Can I hook up a PVC product to the metal riser (chrome plated; not sure what the riser is made of but some metal - it looks pretty standard)? I assume I can but thought I'd ask.


----------



## rjniles (Feb 5, 2007)

It's ugly but it will work. Just push the trap nut on the stand pipe (riser) out of the way.


----------



## lazzlazz (Mar 29, 2010)

A little more info. for anyone facing a similar problem:
from http://www.homerepairworkshop.com/?welcome/index/plumbing/flexible-trap-helps-clear-sink-clogs/03-02
*If you are replacing a bathroom or kitchen sink* and your existing drain tail pipe ( often called a tailpiece) is either brass tubing or rigid PVC, here is a trap that not only prevents sewer gas and vermin from working its way up through the drain line and sink -- the function of all traps--but is flexible enough so it can be twisted or stretched slightly if the drain components are out of line. However, because the trap has the flexibility of a rubber glove, when the sink is stopped up you can reach under and squeeze the trap so the clog will be pushed along. No plunger needed. And if you have a vacation home in the colder northern climate where freezing does occur, because of the flexibility there is no need to pour anti freeze in the drain for winter protection. When the trap water freezes and expands so will the trap. No damage either.

§ Text extracted page by page:
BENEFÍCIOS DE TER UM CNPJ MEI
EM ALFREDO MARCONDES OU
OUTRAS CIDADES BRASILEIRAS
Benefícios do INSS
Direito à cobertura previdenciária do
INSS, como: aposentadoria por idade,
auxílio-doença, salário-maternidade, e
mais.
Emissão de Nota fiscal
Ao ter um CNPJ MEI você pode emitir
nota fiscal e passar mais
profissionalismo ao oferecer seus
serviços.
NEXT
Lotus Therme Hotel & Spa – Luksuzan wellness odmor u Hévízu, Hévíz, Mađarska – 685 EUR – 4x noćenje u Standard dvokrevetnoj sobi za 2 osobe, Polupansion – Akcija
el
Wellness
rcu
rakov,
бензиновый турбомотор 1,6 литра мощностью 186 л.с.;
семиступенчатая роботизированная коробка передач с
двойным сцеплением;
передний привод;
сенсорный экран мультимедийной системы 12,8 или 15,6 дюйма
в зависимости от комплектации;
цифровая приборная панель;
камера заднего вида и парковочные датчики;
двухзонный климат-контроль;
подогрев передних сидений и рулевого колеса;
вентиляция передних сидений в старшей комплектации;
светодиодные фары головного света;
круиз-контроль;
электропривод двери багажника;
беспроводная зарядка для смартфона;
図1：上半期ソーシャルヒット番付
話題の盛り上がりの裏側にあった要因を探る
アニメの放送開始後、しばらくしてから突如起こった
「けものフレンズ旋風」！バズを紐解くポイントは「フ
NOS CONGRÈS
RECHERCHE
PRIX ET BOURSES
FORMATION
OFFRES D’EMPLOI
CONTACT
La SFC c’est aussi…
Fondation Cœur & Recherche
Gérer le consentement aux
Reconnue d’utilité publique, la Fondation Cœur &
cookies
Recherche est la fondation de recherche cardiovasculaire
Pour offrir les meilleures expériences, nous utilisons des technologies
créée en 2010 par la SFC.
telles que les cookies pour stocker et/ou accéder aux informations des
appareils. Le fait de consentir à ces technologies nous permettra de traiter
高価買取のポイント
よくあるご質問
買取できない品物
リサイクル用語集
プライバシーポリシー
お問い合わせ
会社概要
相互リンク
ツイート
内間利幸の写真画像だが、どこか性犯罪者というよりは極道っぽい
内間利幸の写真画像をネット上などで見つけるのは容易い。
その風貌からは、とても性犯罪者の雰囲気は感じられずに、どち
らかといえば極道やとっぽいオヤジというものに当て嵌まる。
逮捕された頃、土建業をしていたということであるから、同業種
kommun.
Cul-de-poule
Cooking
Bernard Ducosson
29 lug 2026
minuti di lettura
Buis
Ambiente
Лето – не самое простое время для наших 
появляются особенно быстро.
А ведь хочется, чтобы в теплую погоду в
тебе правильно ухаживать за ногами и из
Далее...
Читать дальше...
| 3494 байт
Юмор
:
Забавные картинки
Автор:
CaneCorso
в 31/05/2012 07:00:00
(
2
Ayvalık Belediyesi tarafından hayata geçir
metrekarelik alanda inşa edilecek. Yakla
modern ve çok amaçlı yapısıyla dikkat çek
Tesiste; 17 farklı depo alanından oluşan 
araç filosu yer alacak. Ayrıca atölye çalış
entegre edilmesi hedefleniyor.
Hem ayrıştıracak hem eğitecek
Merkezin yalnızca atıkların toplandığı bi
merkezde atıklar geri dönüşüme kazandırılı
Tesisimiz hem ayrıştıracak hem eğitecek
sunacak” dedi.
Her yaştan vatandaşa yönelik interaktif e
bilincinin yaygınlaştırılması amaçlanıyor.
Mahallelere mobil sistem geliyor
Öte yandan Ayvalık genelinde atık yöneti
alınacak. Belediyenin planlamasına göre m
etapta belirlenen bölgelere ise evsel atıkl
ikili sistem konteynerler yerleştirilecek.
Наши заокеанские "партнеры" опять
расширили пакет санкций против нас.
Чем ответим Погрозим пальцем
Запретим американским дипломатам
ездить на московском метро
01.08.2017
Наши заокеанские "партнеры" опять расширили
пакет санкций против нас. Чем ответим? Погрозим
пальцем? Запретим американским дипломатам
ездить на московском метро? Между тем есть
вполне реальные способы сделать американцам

§ WORK REQUEST: Please return the part of the plumbing thread that runs from "Can I hook up" down to "of the way.", copied word for word. None of the work here depends on the records.

§ EXERCISE SOLUTION:
Can I hook up a PVC product to the metal riser (chrome plated; not sure what the riser is made of but some metal - it looks pretty standard)? I assume I can but thought I'd ask.


----------



## rjniles (Feb 5, 2007)

It's ugly but it will work. Just push the trap nut on the stand pipe (riser) out of the way.